Lino Lucero intentó hablar.
– No tiene nada que explicarme, que para eso me soplo en esa silla, sentado frente a mi escritorio, las veinticuatro horas del día y de la noche. No le exagero. ¿Tomó café usted? Voy a que nos hagan servir. Desde las cinco de la mañana aquí, como me ve, estoy trabajando.
Se levantó pesadamente, tintinearon sus espolines, las botas brillosas cerraban los embudos de sus pantalones del uniforme verde oscuro y apoyó el dedo en uno de los botones del teclado de timbres.
– Café con leche -ordenó al criado que apareció con el desayuno-. ¡Sobresaliente en urbanidad! -increpóse-. Me serví yo y no le hemos servido al señor. La costumbre, amigo Lucero, de desayunar siempre solo. ¿Cómo le gusta, canche o negro? A mí siempre me gusta más negro que canche, con mucho café. Esto huele a campo, amigo. ¡Qué tiempos aquellos! A veces muevo las manos para recordar cómo se ordeña.
– Debe tener sus buenas tierras usted -se atrevió Lucero.
– Algunos pedazos… Cosa de nada… Ahora estoy queriendo comprar.
– ¿En la costa no ha pensado?
– Pensado, pensado, muchas veces.
– En la costa la propiedad está valiendo.
Pues le doy el encargo, amigo Lucero… Una hacienda que se consiguiera barata…
– Siempre se presentan, cuestión de buscar.
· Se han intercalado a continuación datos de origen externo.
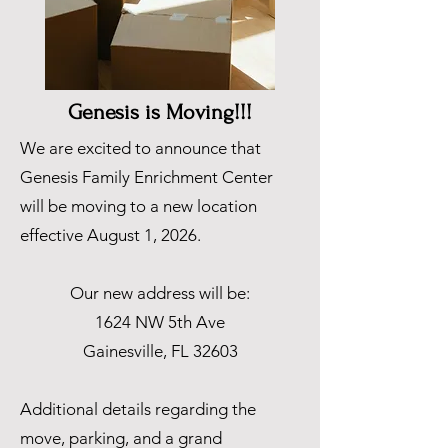
Genesis is Moving!!!
We are excited to announce that
Genesis Family Enrichment Center
will be moving to a new location
effective August 1, 2026.
Our new address will be:
1624 NW 5th Ave
Gainesville, FL 32603
Additional details regarding the
move, parking, and a grand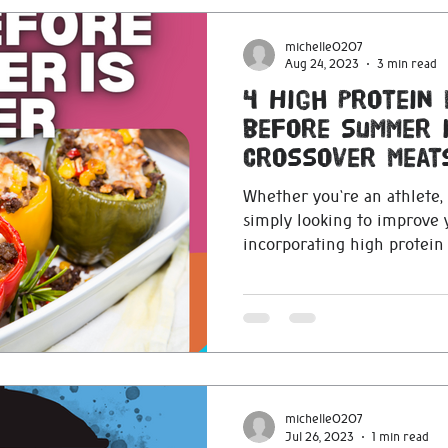
michelle0207
Aug 24, 2023
3 min read
4 High Protein 
before Summer 
Crossover Meat
Whether you're an athlete, 
simply looking to improve y
incorporating high protein f
michelle0207
Jul 26, 2023
1 min read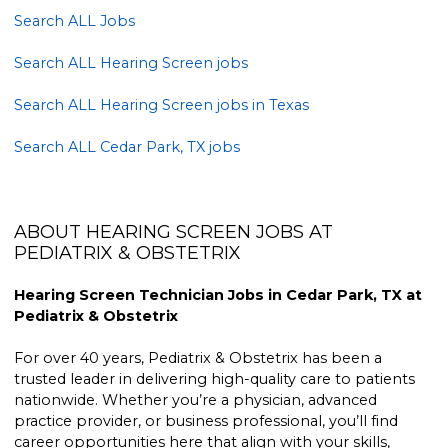
Search ALL Jobs
Search ALL Hearing Screen jobs
Search ALL Hearing Screen jobs in Texas
Search ALL Cedar Park, TX jobs
ABOUT HEARING SCREEN JOBS AT
PEDIATRIX & OBSTETRIX
Hearing Screen Technician Jobs in Cedar Park, TX at
Pediatrix & Obstetrix
For over 40 years, Pediatrix & Obstetrix has been a
trusted leader in delivering high-quality care to patients
nationwide. Whether you’re a physician, advanced
practice provider, or business professional, you’ll find
career opportunities here that align with your skills,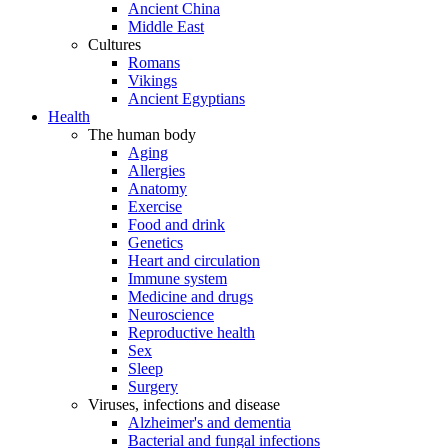
Ancient China
Middle East
Cultures
Romans
Vikings
Ancient Egyptians
Health
The human body
Aging
Allergies
Anatomy
Exercise
Food and drink
Genetics
Heart and circulation
Immune system
Medicine and drugs
Neuroscience
Reproductive health
Sex
Sleep
Surgery
Viruses, infections and disease
Alzheimer's and dementia
Bacterial and fungal infections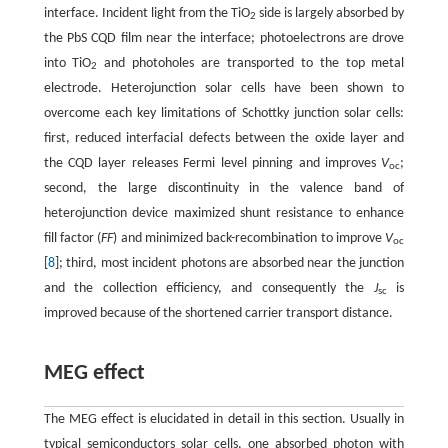
interface. Incident light from the TiO
side is largely absorbed by
2
the PbS CQD film near the interface; photoelectrons are drove
into TiO
and photoholes are transported to the top metal
2
electrode. Heterojunction solar cells have been shown to
overcome each key limitations of Schottky junction solar cells:
first, reduced interfacial defects between the oxide layer and
the CQD layer releases Fermi level pinning and improves
V
;
oc
second, the large discontinuity in the valence band of
heterojunction device maximized shunt resistance to enhance
fill factor (
FF
) and minimized back-recombination to improve
V
oc
[
8
]; third, most incident photons are absorbed near the junction
and the collection efficiency, and consequently the
J
is
sc
improved because of the shortened carrier transport distance.
MEG effect
The MEG effect is elucidated in detail in this section. Usually in
typical semiconductors solar cells, one absorbed photon with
– Pues se lleva el encargo… Es más, una idea trae otra; podríamos comprarla en sociedad -dio el último sorbo de café con leche, cuidando de no ensuciarse los bigotes de negrísimos hilos de azabache-; formamos una sociedad y la compramos. Me gustaría que lo pensara.
– Estoy tan atareado en mis plantaciones y mis cosas allá abajo que quién sabe si me queda tiempo.
– Un abuelo mío decía: «los cortes de madera no quitan lo semoviente», dando a entender con este disparate que se puede estar en la montaña cortando bosque y en el plano engordando ganado.
El desayuno había concluido y con un palillo se escarbaba los dientes a lo militar. Primera fila, segunda fila y las piezas da artillería pesada, los molares de la retaguardia a lo último.
– Vamos a planear algo que nos convenga a los dos -enfrentó a Lucero. Y, pausa de por medio, dirigiéndose al sirviente que había entrado por los trastos, le dijo-: Mis cigarrillos y mi encendedor están allí sobre mi mesa de luz… -el criado fue y volvió rápidamente de la alcoba vecina al despacho con el recado de fumar…- y que vengan por esa guerrera y la limpien bien, ¡carajo! Ya nadie hace las cosas como se mandan. El plan sería -volvió a enfrentar a Lucero ofreciéndole un cigarrillo- (¡ya ve la lucha para limpiar una guerrera!), el plan sería comprar una buena hacienda entre los dos y que usted sacara la cara.
– No me puedo comprometer. Tenemos emprendidos con mis hermanos además del banano, otros cultivos: tronela, té de limón…, y la fábrica de harina de plátano; pero la idea no es mala: meterle ganado a una propiedad en la costa… ¡Todo ganado, la palabra lo dice!
– ¿Usted sabe lo que eso significa con mi poder y su dinero en juego? Y en cuanto a las quejas de la Com pañía, trataré de poner sordina a todo lo que dicen contra usted, contra usted y sus hermanos. De esta conversación depende que le quede la ciudad por la cárcel.
– A la «Tropicaltanera» hay que exigirle que cumpla las leyes del país. Eso es todo.
– Del diente al labio la palabra, amigo Lucero, pero del diente al galillo la necesidad. Fácil es hablar, gastar saliva, pero no es tan fácil llenarse la barriga. Si Dios, tras el hermoso don de la palabra, no deja el vacío de la necesidad, el hombre no ladraría, sino hablaría. Su inspiración es hablar, pero su instinto no lo deja y por eso ladra, ladra para que le tiren el pan de cada día los que lo tienen, los poderosos.
– Pero, algún día, en lugar de ladrar, morderá.